The profile of today’s college-going population looks much different than it did decades ago, when the average student was a fresh-faced 18-year-old moving directly from high school to campus. Students today are older, more experienced in work, and more socioeconomically and racially diverse than their peers of decades past.

But higher education has been slow to catch up to this new reality – to the detriment of thousands of students. The ways we provide instruction, finance education, market the college experience, and measure student learning still look much like they did years ago. And as we cling to outdated models, thousands of the college students in this new demographic are dropping out and sinking into debt at higher-than-average rates.

Recent reports, including one released last month by the Institute for Women’s Policy Research (IWPR), highlight this pressing problem.

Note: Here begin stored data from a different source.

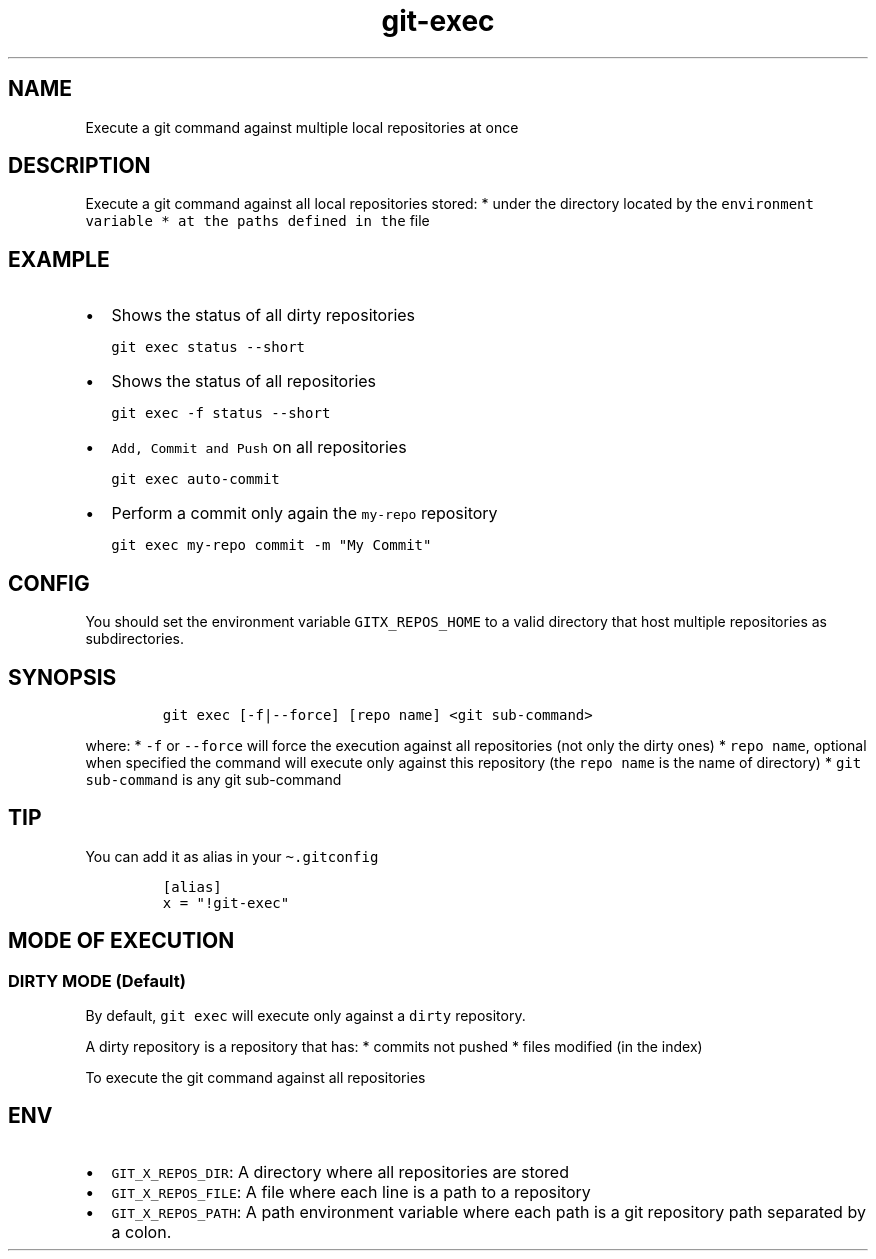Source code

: .\" Automatically generated by Pandoc 2.17.1.1
.\"
.\" Define V font for inline verbatim, using C font in formats
.\" that render this, and otherwise B font.
.ie "\f[CB]x\f[]"x" \{\
. ftr V B
. ftr VI BI
. ftr VB B
. ftr VBI BI
.\}
.el \{\
. ftr V CR
. ftr VI CI
. ftr VB CB
. ftr VBI CBI
.\}
.TH "git-exec" "1" "" "Version Latest" "git-exec"
.hy
.SH NAME
.PP
Execute a git command against multiple local repositories at once
.SH DESCRIPTION
.PP
Execute a git command against all local repositories stored: * under the
directory located by the
\f[V]environment variable * at the paths defined in the\f[R] file
.SH EXAMPLE
.IP \[bu] 2
Shows the status of all dirty repositories
.IP
.nf
\f[C]
git exec status --short
\f[R]
.fi
.IP \[bu] 2
Shows the status of all repositories
.IP
.nf
\f[C]
git exec -f status --short
\f[R]
.fi
.IP \[bu] 2
\f[V]Add, Commit and Push\f[R] on all repositories
.IP
.nf
\f[C]
git exec auto-commit
\f[R]
.fi
.IP \[bu] 2
Perform a commit only again the \f[V]my-repo\f[R] repository
.IP
.nf
\f[C]
git exec my-repo commit -m \[dq]My Commit\[dq]
\f[R]
.fi
.SH CONFIG
.PP
You should set the environment variable \f[V]GITX_REPOS_HOME\f[R] to a
valid directory that host multiple repositories as subdirectories.
.SH SYNOPSIS
.IP
.nf
\f[C]
git exec [-f|--force] [repo name] <git sub-command>
\f[R]
.fi
.PP
where: * \f[V]-f\f[R] or \f[V]--force\f[R] will force the execution
against all repositories (not only the dirty ones) *
\f[V]repo name\f[R], optional when specified the command will execute
only against this repository (the \f[V]repo name\f[R] is the name of
directory) * \f[V]git sub-command\f[R] is any git sub-command
.SH TIP
.PP
You can add it as alias in your \f[V]\[ti].gitconfig\f[R]
.IP
.nf
\f[C]
[alias]
x = \[dq]!git-exec\[dq]
\f[R]
.fi
.SH MODE OF EXECUTION
.SS DIRTY MODE (Default)
.PP
By default, \f[V]git exec\f[R] will execute only against a
\f[V]dirty\f[R] repository.
.PP
A dirty repository is a repository that has: * commits not pushed *
files modified (in the index)
.PP
To execute the git command against all repositories
.SH ENV
.IP \[bu] 2
\f[V]GIT_X_REPOS_DIR\f[R]: A directory where all repositories are stored
.IP \[bu] 2
\f[V]GIT_X_REPOS_FILE\f[R]: A file where each line is a path to a
repository
.IP \[bu] 2
\f[V]GIT_X_REPOS_PATH\f[R]: A path environment variable where each path
is a git repository path separated by a colon.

The IWPR report shows that a quarter of those in college today– 4.8 million students – are raising dependent children, and more than half of those students are single parents.

And according to the IWPR report, only 33 percent of those students with children complete their degrees within six years, compared with the somewhat higher but still abysmally low national average of 54 percent. Students with children also average about $28,350 in student debt, compared with the $25,169 their non-parent peers carry.

These data should be a clarion call for policymakers, educators, employers and other stakeholders to redesign education beyond high school. By doing so, they have an opportunity to dramatically increase our nation’s college attainment rates and close the pressing talent gap America faces in years ahead.